* [YOUR OBJECTIVE]:
Give back every record word for word, but keep the pictures out.

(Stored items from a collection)
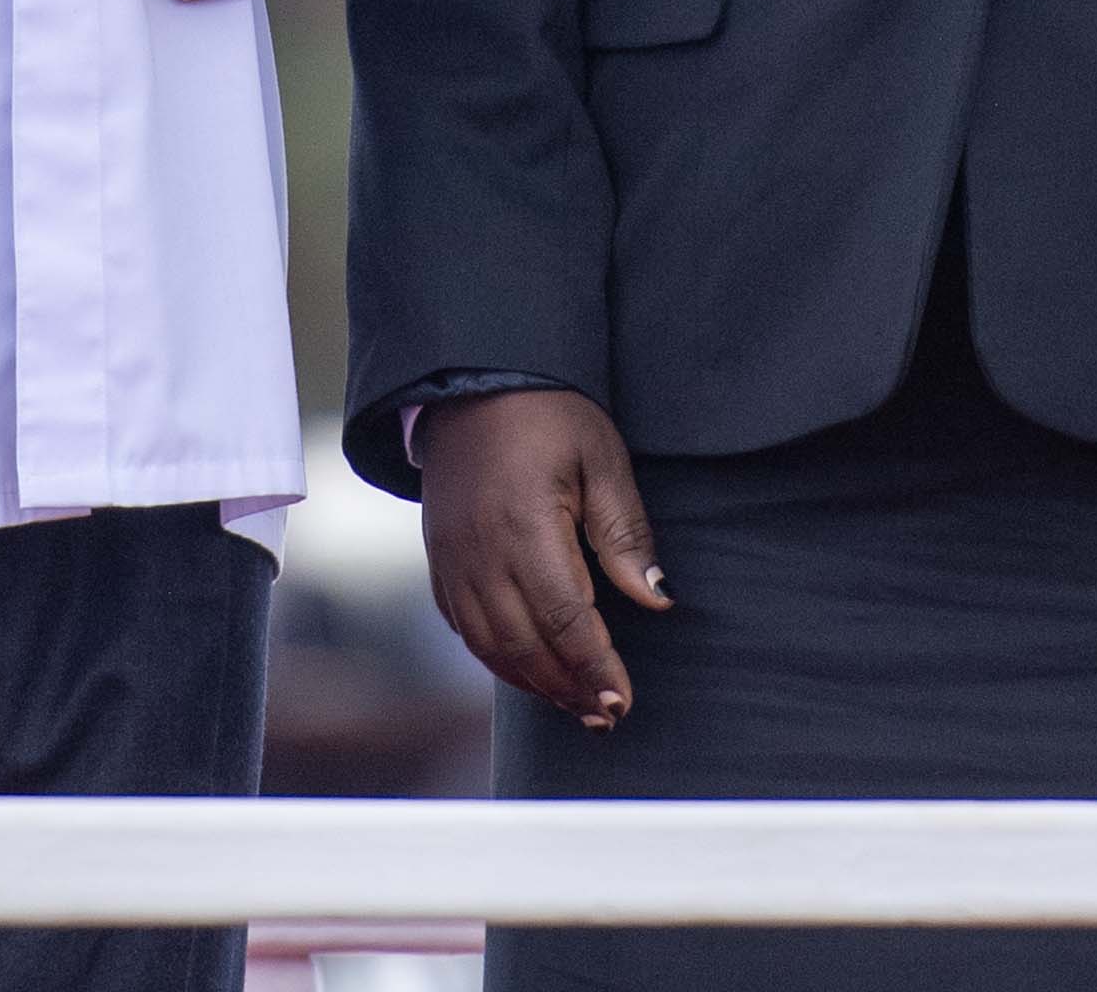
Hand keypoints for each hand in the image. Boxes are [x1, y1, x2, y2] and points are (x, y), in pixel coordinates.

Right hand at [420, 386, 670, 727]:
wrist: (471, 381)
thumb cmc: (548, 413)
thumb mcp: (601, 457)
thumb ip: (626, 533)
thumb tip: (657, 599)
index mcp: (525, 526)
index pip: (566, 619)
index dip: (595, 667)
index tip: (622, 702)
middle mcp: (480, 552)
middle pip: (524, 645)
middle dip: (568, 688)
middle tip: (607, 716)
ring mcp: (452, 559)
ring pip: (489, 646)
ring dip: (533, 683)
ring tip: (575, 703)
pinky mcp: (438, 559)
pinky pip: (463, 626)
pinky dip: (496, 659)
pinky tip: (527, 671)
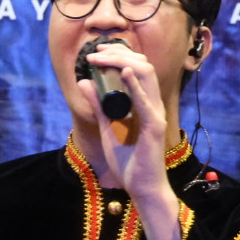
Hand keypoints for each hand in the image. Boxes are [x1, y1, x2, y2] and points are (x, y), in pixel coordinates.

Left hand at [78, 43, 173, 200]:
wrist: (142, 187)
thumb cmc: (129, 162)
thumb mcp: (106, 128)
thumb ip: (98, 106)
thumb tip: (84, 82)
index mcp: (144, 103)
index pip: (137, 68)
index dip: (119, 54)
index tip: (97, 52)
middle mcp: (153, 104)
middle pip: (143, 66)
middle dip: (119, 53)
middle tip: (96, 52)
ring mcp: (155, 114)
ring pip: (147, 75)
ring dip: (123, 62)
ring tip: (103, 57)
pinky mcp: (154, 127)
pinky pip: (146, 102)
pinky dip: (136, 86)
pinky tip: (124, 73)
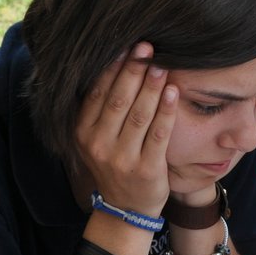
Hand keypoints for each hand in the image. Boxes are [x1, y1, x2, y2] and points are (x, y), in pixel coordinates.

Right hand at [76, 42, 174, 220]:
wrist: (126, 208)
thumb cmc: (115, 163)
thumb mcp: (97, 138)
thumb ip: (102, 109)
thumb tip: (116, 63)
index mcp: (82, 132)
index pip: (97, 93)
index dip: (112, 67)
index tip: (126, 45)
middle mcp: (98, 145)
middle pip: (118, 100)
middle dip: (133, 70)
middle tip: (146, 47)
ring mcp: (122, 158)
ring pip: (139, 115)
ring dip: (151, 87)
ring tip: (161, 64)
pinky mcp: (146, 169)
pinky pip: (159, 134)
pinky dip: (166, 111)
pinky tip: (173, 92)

* [FINAL ANSWER]:
Hand keypoints for each hand in the image. Boxes are [x1, y1, x2, y2] and points are (x, y), in pixel coordinates.

Right hand at [420, 386, 670, 727]:
wrist: (471, 381)
thumb cmc: (548, 413)
thumb mcp: (601, 457)
thumb ip: (626, 533)
thumb tip: (657, 599)
index mcp: (525, 526)
index pip: (566, 619)
index dip: (595, 667)
index tip: (622, 702)
middle mcp: (480, 552)
middle pip: (524, 645)
middle dip: (568, 688)
middle tip: (607, 716)
ring mcp: (452, 559)
ring pip: (489, 646)
ring dip: (533, 683)
ring tip: (575, 703)
pinky mcp: (438, 559)
pinky pip: (463, 626)
pinky dip: (496, 659)
pinky tip: (527, 671)
Hand keypoints for each hand in the image. Boxes are [x1, y1, x2, y2] and points are (x, y), in pixel coordinates.

Left hand at [78, 43, 173, 200]:
wrist: (142, 187)
thumb cmc: (129, 162)
thumb mcp: (106, 128)
thumb ip: (98, 106)
thumb tip: (84, 82)
index mcp: (144, 103)
index pip: (137, 68)
index dip: (119, 54)
index tip: (97, 52)
middle mcp: (153, 104)
middle pip: (143, 66)
middle dip: (119, 53)
middle tip: (96, 52)
ring mcp: (155, 114)
ring pip: (147, 75)
ring dip: (123, 62)
ring tip: (103, 57)
pinky mcp: (154, 127)
pinky pip: (146, 102)
pinky dip: (136, 86)
pinky tip: (124, 73)
Hand keypoints for each hand in the image. Boxes are [x1, y1, x2, y2] and points are (x, y), in pixel coordinates.

Right hand at [76, 42, 174, 220]:
wrist: (126, 208)
thumb cmc: (115, 163)
thumb mcp: (97, 138)
thumb ip: (102, 109)
thumb tip: (116, 63)
index mcp: (82, 132)
index pip: (97, 93)
index dip: (112, 67)
index tip: (126, 45)
middle mcp: (98, 145)
middle pip: (118, 100)
middle dip: (133, 70)
middle tip: (146, 47)
ring mcp: (122, 158)
ring pip: (139, 115)
ring dip: (151, 87)
ring tip: (161, 64)
pinky mcp: (146, 169)
pinky pip: (159, 134)
pinky dip: (166, 111)
pinky tip: (173, 92)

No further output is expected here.